XIXe siècle

L’art en exil

Par Maureen Marozeau · Le Journal des Arts

Le 31 mars 2006 - 521 mots

Quand Paris attirait la fine fleur des artistes américains.

 LONDRES - « Americans in Paris, 1860-1900 » ou l’époque de l’impérialisme culturel français. Celle où les artistes américains en herbe, privés d’écoles d’art et de collections publiques dignes de ce nom, s’exilaient à Paris pour s’imprégner d’un savoir artistique célébré de toutes parts. L’exposition printanière de la National Gallery de Londres se penche sur le travail de cette communauté, que l’on qualifiait alors de colonie.

* **Détails de l'exercice**
Écrivez la suite de l'article sur les artistes américains à Paris, juste après sa dernière phrase.

* **Données extraites**
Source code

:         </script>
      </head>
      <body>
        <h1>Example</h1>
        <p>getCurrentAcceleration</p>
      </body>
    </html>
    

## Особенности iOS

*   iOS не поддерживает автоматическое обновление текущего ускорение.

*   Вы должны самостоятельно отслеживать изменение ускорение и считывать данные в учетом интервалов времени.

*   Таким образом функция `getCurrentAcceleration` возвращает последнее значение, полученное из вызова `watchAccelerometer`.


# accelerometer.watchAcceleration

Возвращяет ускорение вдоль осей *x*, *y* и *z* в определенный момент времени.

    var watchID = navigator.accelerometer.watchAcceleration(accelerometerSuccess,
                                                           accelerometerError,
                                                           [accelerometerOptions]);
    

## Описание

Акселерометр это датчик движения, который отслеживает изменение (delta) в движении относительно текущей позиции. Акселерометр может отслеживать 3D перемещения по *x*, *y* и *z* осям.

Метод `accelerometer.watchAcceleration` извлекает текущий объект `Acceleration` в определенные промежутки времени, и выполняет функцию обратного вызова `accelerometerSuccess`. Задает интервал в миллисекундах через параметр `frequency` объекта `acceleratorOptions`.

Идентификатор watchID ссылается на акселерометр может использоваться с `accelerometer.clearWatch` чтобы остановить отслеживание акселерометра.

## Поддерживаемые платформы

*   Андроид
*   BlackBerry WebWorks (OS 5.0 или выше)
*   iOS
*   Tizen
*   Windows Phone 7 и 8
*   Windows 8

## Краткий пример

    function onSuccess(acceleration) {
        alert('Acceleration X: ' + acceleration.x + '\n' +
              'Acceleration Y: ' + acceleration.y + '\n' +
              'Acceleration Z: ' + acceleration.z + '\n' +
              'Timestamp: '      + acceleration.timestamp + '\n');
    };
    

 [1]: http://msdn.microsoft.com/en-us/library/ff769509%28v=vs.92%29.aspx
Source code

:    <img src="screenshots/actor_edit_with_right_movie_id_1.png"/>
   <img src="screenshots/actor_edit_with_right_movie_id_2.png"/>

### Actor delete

* **Réponse à l'exercice**
La démarche n’échappe pas aux clichés. Paris est présentée en capitale de la douceur de vivre, mais aussi de la modernité, de la richesse culturelle et de la frénésie urbaine. Si l’attrait d’un tel cadre est incontestable, l’exposition passe trop vite sur un événement majeur de l’histoire américaine qui a, sans nul doute, donné le coup d’envoi à ce flot d’immigration. La guerre de Sécession (1861-1865) déchire le continent, faisant plus de 600 000 morts. Quoi de plus compréhensible que l’envie de se réfugier dans un pays en paix dont les mœurs sont autrement plus libérées ? Les jeunes hommes échappent à l’appel des drapeaux, et les jeunes femmes acquièrent l’indépendance désirée.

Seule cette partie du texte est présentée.